Problem details: With the pictures omitted, transcribe each line below exactly as it is.

(Dataset entries)
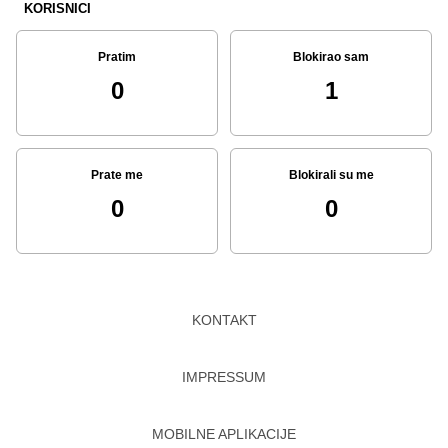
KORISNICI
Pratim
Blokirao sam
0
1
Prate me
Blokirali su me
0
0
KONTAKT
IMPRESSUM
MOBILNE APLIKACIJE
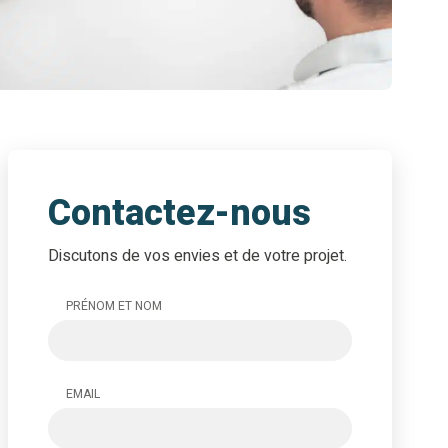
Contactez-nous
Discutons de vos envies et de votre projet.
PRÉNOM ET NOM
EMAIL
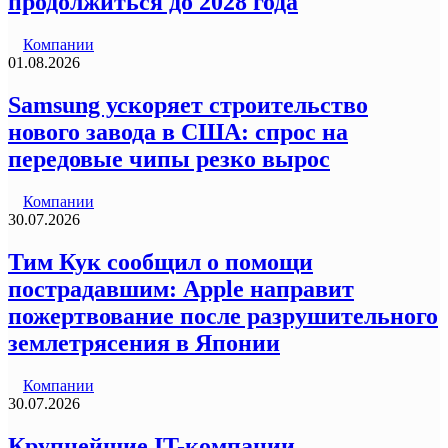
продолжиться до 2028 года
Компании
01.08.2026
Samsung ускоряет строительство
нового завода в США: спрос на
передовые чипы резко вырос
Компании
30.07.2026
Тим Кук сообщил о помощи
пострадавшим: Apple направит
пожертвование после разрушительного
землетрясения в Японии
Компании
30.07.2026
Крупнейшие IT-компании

Result of this task:
KORISNICI
Pratim
Blokirao sam
0
1
Prate me
Blokirali su me
0
0
KONTAKT
IMPRESSUM
MOBILNE APLIKACIJE
Contactez-nous
Discutons de vos envies et de votre projet.
PRÉNOM ET NOM
EMAIL
продолжиться до 2028 года
Компании
01.08.2026
Samsung ускоряет строительство
нового завода в США: спрос на
передовые чипы резко вырос
Компании
30.07.2026
Тим Кук сообщил о помощи
пострадавшим: Apple направит
пожертвование после разрушительного
землетрясения в Японии
Компании
30.07.2026
Крупнейшие IT-компании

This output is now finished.